In media and in networks, large groups of people identify easily with people and situations. Dynamics of mass psychology as we know for many centuries, for better and worse, are fuelled with thousands of ‘likes’. Truth is no longer at stake; feelings take over. History has shown that such dynamics can be very detrimental for individual human beings, minorities and for larger groups of people as well. Careful deliberation, inspired by shared ref lection, results in negotiation of trust and truth. Facts matter, and include feelings as well.
Self-witnessing is core
When operating in the global network environment, self-witnessing is a necessity for preserving one’s own well-being as well as for the capacity to communicate with others. Reflection on one’s own ideas, actions, feelings and culture in relation to others inform the balance individuals need to maintain. In real life this is already not an easy process as children have to learn. In network environments this is a greater challenge. Also reflection includes daring to hesitate whereas in the digital world everything is ‘on/ off’. At the same time in networks, third witnessing perspectives contribute to the sense of self. Social networks function as mirrors in which we try to look good. If we smile, the network smiles.

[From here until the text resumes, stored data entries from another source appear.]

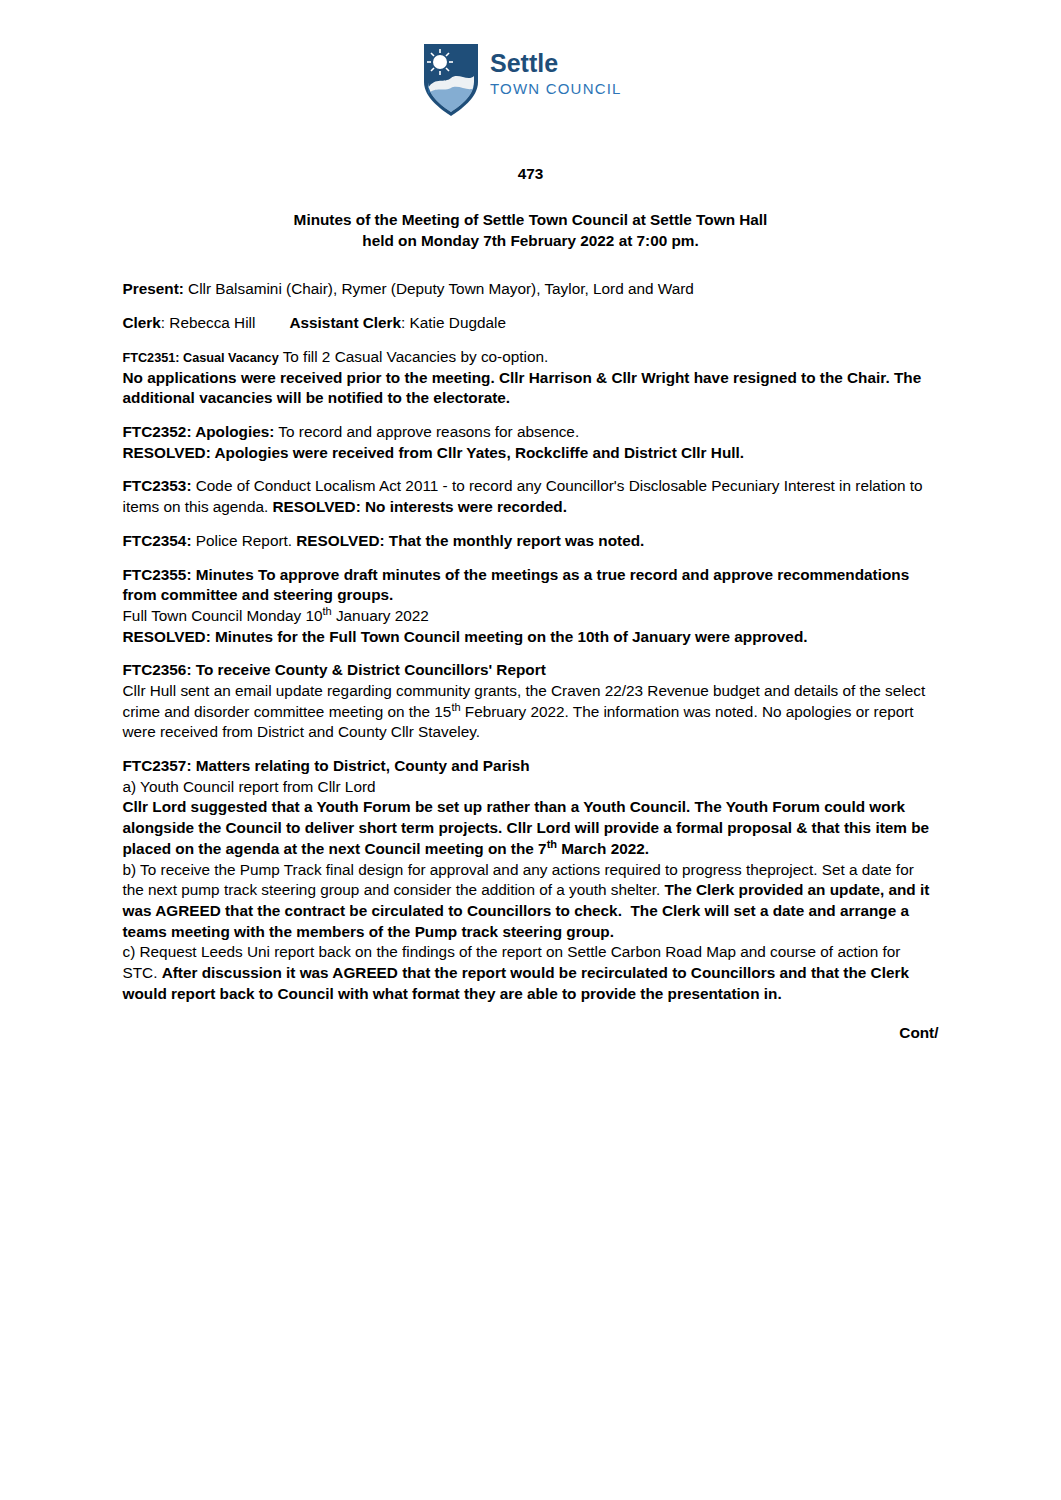Settle TOWN COUNCIL
473
Minutes of the Meeting of Settle Town Council at Settle Town Hall
held on Monday 7th February 2022 at 7:00 pm.
Present: Cllr Balsamini (Chair), Rymer (Deputy Town Mayor), Taylor, Lord and Ward
Clerk: Rebecca Hill Assistant Clerk: Katie Dugdale
FTC2351: Casual Vacancy To fill 2 Casual Vacancies by co-option.
No applications were received prior to the meeting. Cllr Harrison & Cllr Wright have resigned to the Chair. The additional vacancies will be notified to the electorate.
FTC2352: Apologies: To record and approve reasons for absence.
RESOLVED: Apologies were received from Cllr Yates, Rockcliffe and District Cllr Hull.
FTC2353: Code of Conduct Localism Act 2011 - to record any Councillor's Disclosable Pecuniary Interest in relation to items on this agenda. RESOLVED: No interests were recorded.
FTC2354: Police Report. RESOLVED: That the monthly report was noted.
FTC2355: Minutes To approve draft minutes of the meetings as a true record and approve recommendations from committee and steering groups.
Full Town Council Monday 10th January 2022
RESOLVED: Minutes for the Full Town Council meeting on the 10th of January were approved.
FTC2356: To receive County & District Councillors' Report
Cllr Hull sent an email update regarding community grants, the Craven 22/23 Revenue budget and details of the select crime and disorder committee meeting on the 15th February 2022. The information was noted. No apologies or report were received from District and County Cllr Staveley.
FTC2357: Matters relating to District, County and Parish
a) Youth Council report from Cllr Lord
Cllr Lord suggested that a Youth Forum be set up rather than a Youth Council. The Youth Forum could work alongside the Council to deliver short term projects. Cllr Lord will provide a formal proposal & that this item be placed on the agenda at the next Council meeting on the 7th March 2022.
b) To receive the Pump Track final design for approval and any actions required to progress theproject. Set a date for the next pump track steering group and consider the addition of a youth shelter. The Clerk provided an update, and it was AGREED that the contract be circulated to Councillors to check. The Clerk will set a date and arrange a teams meeting with the members of the Pump track steering group.
c) Request Leeds Uni report back on the findings of the report on Settle Carbon Road Map and course of action for STC. After discussion it was AGREED that the report would be recirculated to Councillors and that the Clerk would report back to Council with what format they are able to provide the presentation in.
Cont/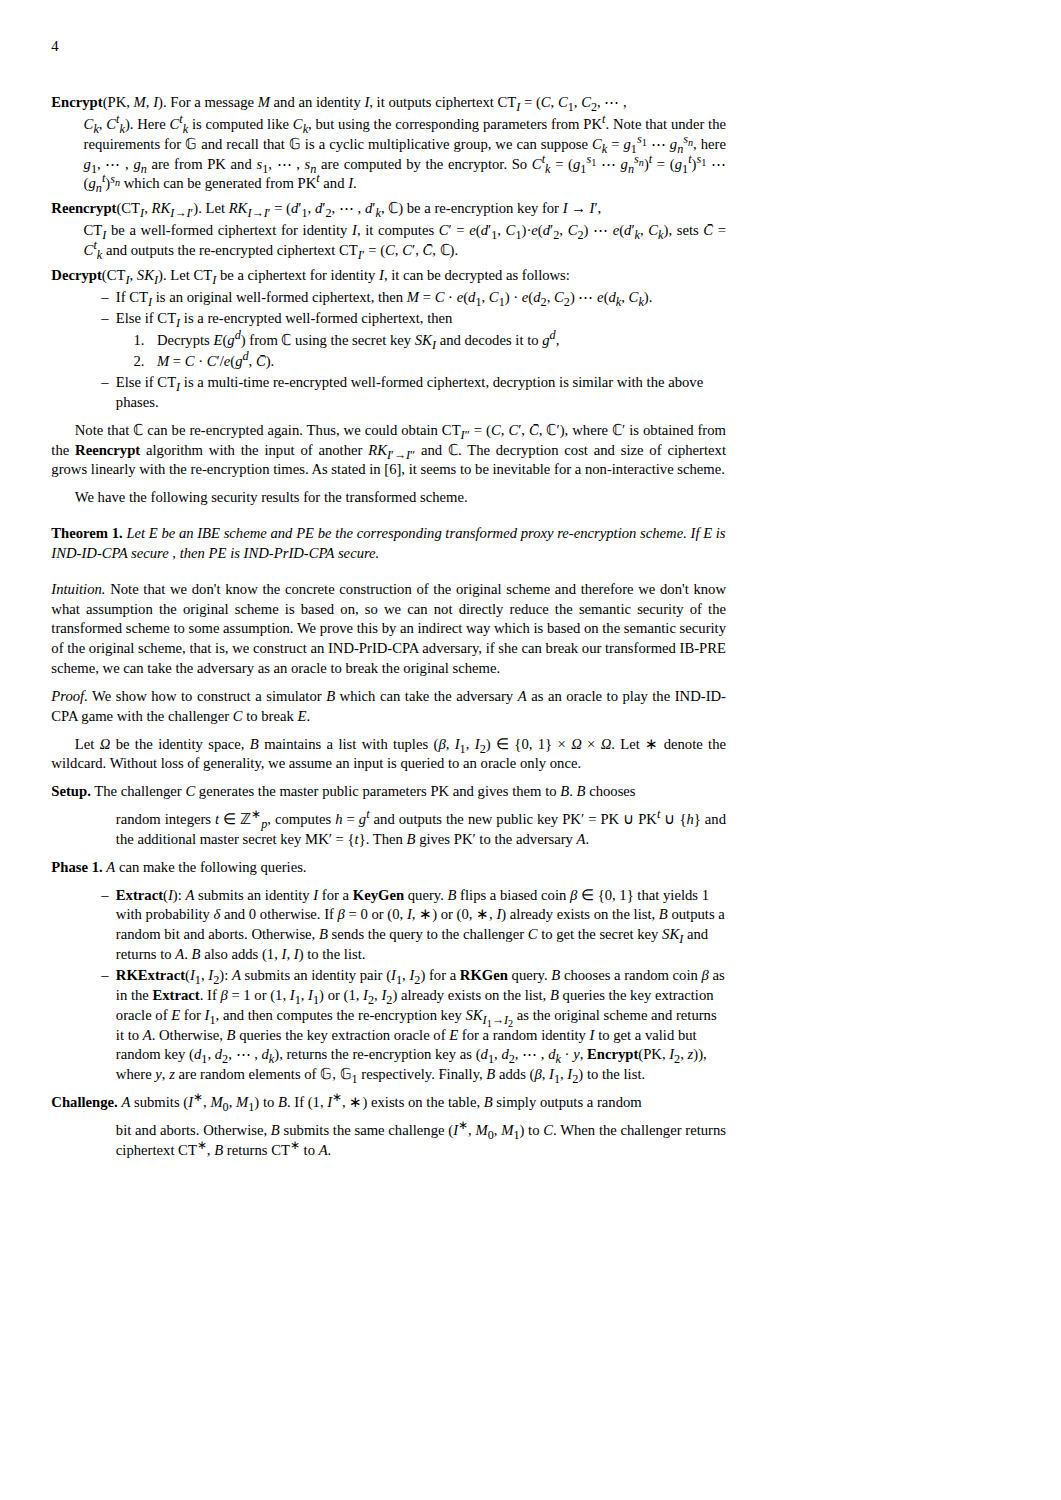4
Encrypt(PK, M, I). For a message M and an identity I, it outputs ciphertext CTI = (C, C1, C2, ⋯ ,
Ck, Ctk). Here Ctk is computed like Ck, but using the corresponding parameters from PKt. Note that under the requirements for 𝔾 and recall that 𝔾 is a cyclic multiplicative group, we can suppose Ck = g1s1 ⋯ gnsn, here g1, ⋯ , gn are from PK and s1, ⋯ , sn are computed by the encryptor. So Ctk = (g1s1 ⋯ gnsn)t = (g1t)s1 ⋯ (gnt)sn which can be generated from PKt and I.
Reencrypt(CTI, RKI→I′). Let RKI→I′ = (d′1, d′2, ⋯ , d′k, ℂ) be a re-encryption key for I → I′,
CTI be a well-formed ciphertext for identity I, it computes C′ = e(d′1, C1)·e(d′2, C2) ⋯ e(d′k, Ck), sets C̄ = Ctk and outputs the re-encrypted ciphertext CTI′ = (C, C′, C̄, ℂ).
Decrypt(CTI, SKI). Let CTI be a ciphertext for identity I, it can be decrypted as follows:
If CTI is an original well-formed ciphertext, then M = C · e(d1, C1) · e(d2, C2) ⋯ e(dk, Ck).
Else if CTI is a re-encrypted well-formed ciphertext, then
Decrypts E(gd) from ℂ using the secret key SKI and decodes it to gd,
M = C · C′/e(gd, C̄).
Else if CTI is a multi-time re-encrypted well-formed ciphertext, decryption is similar with the above phases.
Note that ℂ can be re-encrypted again. Thus, we could obtain CTI″ = (C, C′, C̄, ℂ′), where ℂ′ is obtained from the Reencrypt algorithm with the input of another RKI′→I″ and ℂ. The decryption cost and size of ciphertext grows linearly with the re-encryption times. As stated in [6], it seems to be inevitable for a non-interactive scheme.
We have the following security results for the transformed scheme.
Theorem 1. Let E be an IBE scheme and PE be the corresponding transformed proxy re-encryption scheme. If E is IND-ID-CPA secure , then PE is IND-PrID-CPA secure.
Intuition. Note that we don't know the concrete construction of the original scheme and therefore we don't know what assumption the original scheme is based on, so we can not directly reduce the semantic security of the transformed scheme to some assumption. We prove this by an indirect way which is based on the semantic security of the original scheme, that is, we construct an IND-PrID-CPA adversary, if she can break our transformed IB-PRE scheme, we can take the adversary as an oracle to break the original scheme.
Proof. We show how to construct a simulator B which can take the adversary A as an oracle to play the IND-ID-CPA game with the challenger C to break E.
Let Ω be the identity space, B maintains a list with tuples (β, I1, I2) ∈ {0, 1} × Ω × Ω. Let ∗ denote the wildcard. Without loss of generality, we assume an input is queried to an oracle only once.
Setup. The challenger C generates the master public parameters PK and gives them to B. B chooses
random integers t ∈ ℤ∗p, computes h = gt and outputs the new public key PK′ = PK ∪ PKt ∪ {h} and the additional master secret key MK′ = {t}. Then B gives PK′ to the adversary A.
Phase 1. A can make the following queries.
Extract(I): A submits an identity I for a KeyGen query. B flips a biased coin β ∈ {0, 1} that yields 1 with probability δ and 0 otherwise. If β = 0 or (0, I, ∗) or (0, ∗, I) already exists on the list, B outputs a random bit and aborts. Otherwise, B sends the query to the challenger C to get the secret key SKI and returns to A. B also adds (1, I, I) to the list.
RKExtract(I1, I2): A submits an identity pair (I1, I2) for a RKGen query. B chooses a random coin β as in the Extract. If β = 1 or (1, I1, I1) or (1, I2, I2) already exists on the list, B queries the key extraction oracle of E for I1, and then computes the re-encryption key SKI1→I2 as the original scheme and returns it to A. Otherwise, B queries the key extraction oracle of E for a random identity I to get a valid but random key (d1, d2, ⋯ , dk), returns the re-encryption key as (d1, d2, ⋯ , dk · y, Encrypt(PK, I2, z)), where y, z are random elements of 𝔾, 𝔾1 respectively. Finally, B adds (β, I1, I2) to the list.
Challenge. A submits (I∗, M0, M1) to B. If (1, I∗, ∗) exists on the table, B simply outputs a random
bit and aborts. Otherwise, B submits the same challenge (I∗, M0, M1) to C. When the challenger returns ciphertext CT∗, B returns CT∗ to A.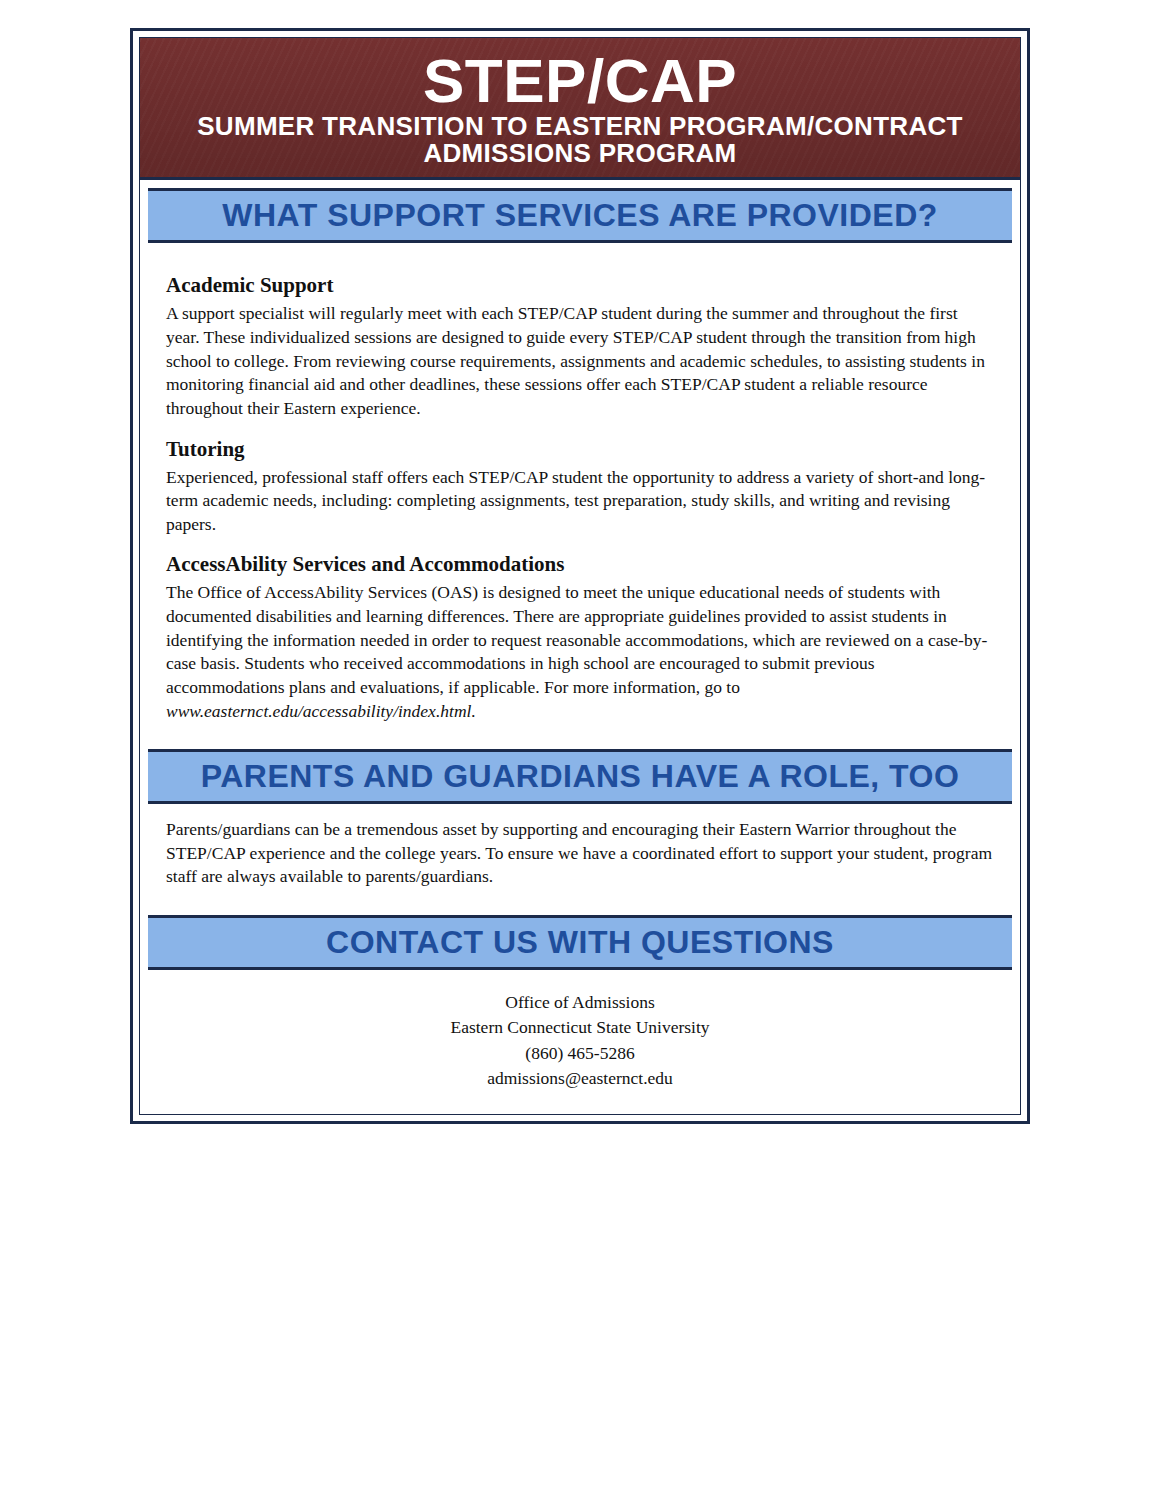STEP/CAP
Summer Transition to Eastern Program/Contract Admissions Program
What support services are provided?
Academic Support
A support specialist will regularly meet with each STEP/CAP student during the summer and throughout the first year. These individualized sessions are designed to guide every STEP/CAP student through the transition from high school to college. From reviewing course requirements, assignments and academic schedules, to assisting students in monitoring financial aid and other deadlines, these sessions offer each STEP/CAP student a reliable resource throughout their Eastern experience.
Tutoring
Experienced, professional staff offers each STEP/CAP student the opportunity to address a variety of short-and long-term academic needs, including: completing assignments, test preparation, study skills, and writing and revising papers.
AccessAbility Services and Accommodations
The Office of AccessAbility Services (OAS) is designed to meet the unique educational needs of students with documented disabilities and learning differences. There are appropriate guidelines provided to assist students in identifying the information needed in order to request reasonable accommodations, which are reviewed on a case-by-case basis. Students who received accommodations in high school are encouraged to submit previous accommodations plans and evaluations, if applicable. For more information, go to www.easternct.edu/accessability/index.html.
Parents and guardians have a role, too
Parents/guardians can be a tremendous asset by supporting and encouraging their Eastern Warrior throughout the STEP/CAP experience and the college years. To ensure we have a coordinated effort to support your student, program staff are always available to parents/guardians.
Contact us with questions
Office of Admissions
Eastern Connecticut State University
(860) 465-5286
admissions@easternct.edu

We easily adopt images into our own construction of self. Self-witnessing should include the taking of responsibility for one’s words and deeds. Having an autonomous self that decides to be witness, is a condition for being able to be witness. In this decision process, one needs to be able to deconstruct the reality around. Imagination is fundamental to this capacity. Even though networks are full of imagery, deconstructing media and network noise, is not an easy task. Can we see the river when we swim in it?
The network consists of many individual contributions, but a single contribution bears fewer and fewer significance. This poses fundamental questions about the relation to self in network environments. Possibly it is not so much the relation to others that changes profoundly, but in the first place the relation to our selves that is undergoing deep change. Participatory systems have to address and facilitate the process of self-witnessing. In this process of being witness to one’s self, the self has importance, is significant and is fundamental to any witnessed participation.